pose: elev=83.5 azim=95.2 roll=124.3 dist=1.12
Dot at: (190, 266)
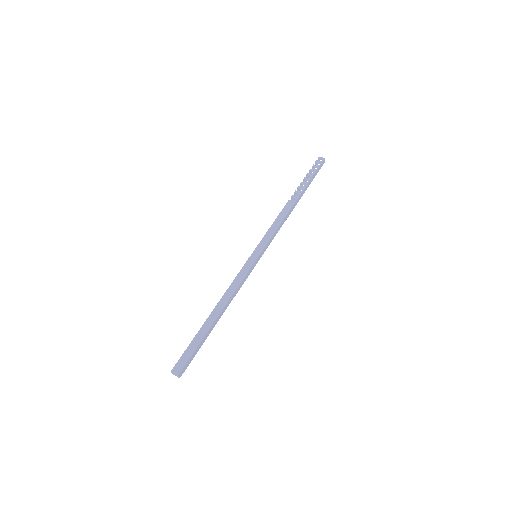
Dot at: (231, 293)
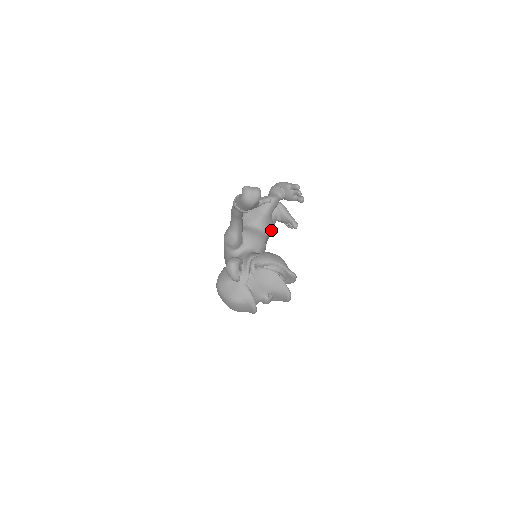
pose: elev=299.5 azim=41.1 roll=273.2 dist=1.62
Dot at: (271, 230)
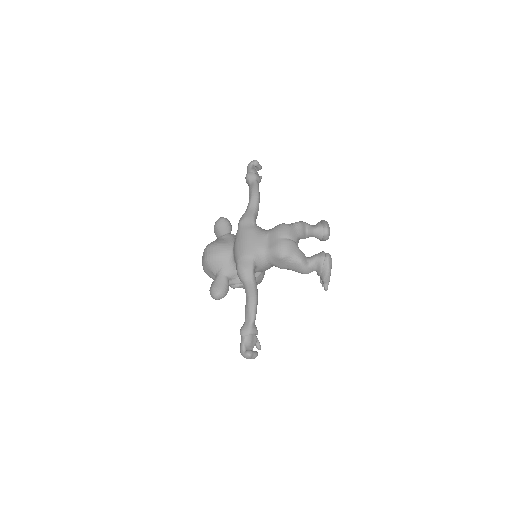
Dot at: occluded
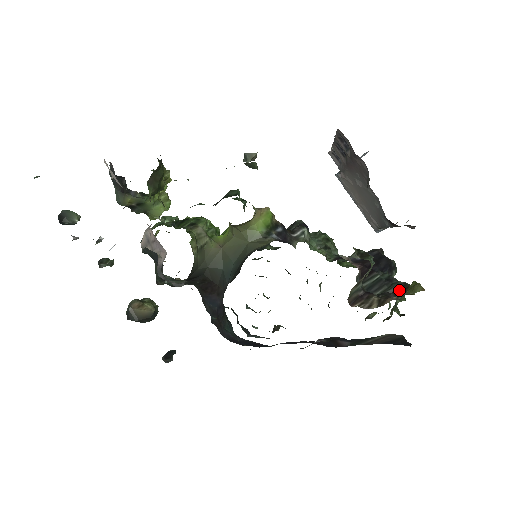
* * * * *
**What to work on**
Update the records above by changing every "pose" to "camera" and leaving everything else as it is. Write out the revised lines without the pictures.

**Written reply**
camera: elev=83.5 azim=95.2 roll=124.3 dist=1.12
Dot at: (190, 266)
Dot at: (231, 293)
camera: elev=299.5 azim=41.1 roll=273.2 dist=1.62
Dot at: (271, 230)
Dot at: occluded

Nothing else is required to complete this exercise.